▶ [WORK ITEM]
Scan the records for lines holding "pinky". Say how many there are and give nothing else.

▶ [DATA LISTING]
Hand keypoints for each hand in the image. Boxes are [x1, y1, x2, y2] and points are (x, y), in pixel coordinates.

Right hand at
* * *
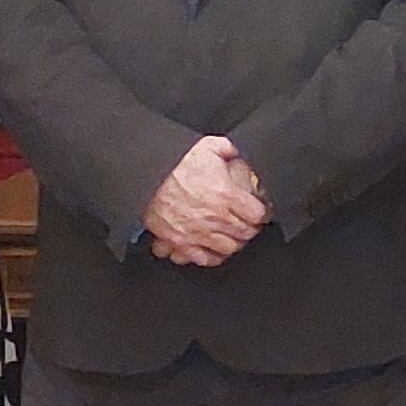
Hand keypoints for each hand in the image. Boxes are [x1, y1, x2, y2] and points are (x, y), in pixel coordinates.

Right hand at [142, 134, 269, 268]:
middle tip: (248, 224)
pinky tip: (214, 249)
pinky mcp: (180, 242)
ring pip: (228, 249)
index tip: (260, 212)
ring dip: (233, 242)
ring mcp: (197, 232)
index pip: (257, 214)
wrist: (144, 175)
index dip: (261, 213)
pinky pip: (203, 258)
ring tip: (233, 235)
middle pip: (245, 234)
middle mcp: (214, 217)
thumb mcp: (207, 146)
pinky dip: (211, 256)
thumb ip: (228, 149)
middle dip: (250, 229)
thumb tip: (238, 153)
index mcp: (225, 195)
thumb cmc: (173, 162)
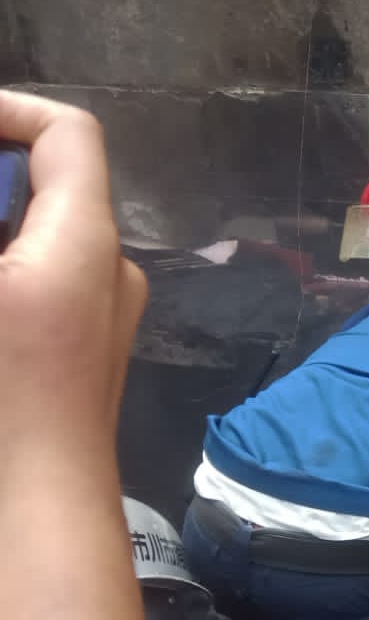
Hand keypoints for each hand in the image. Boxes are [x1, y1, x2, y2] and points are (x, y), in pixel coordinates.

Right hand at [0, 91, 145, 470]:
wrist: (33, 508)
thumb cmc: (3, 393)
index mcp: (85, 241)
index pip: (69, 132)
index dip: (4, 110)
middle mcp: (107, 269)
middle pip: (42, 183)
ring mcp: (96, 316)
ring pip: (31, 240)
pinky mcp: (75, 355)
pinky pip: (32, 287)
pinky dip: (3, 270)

▶ [TASK RESULT]
7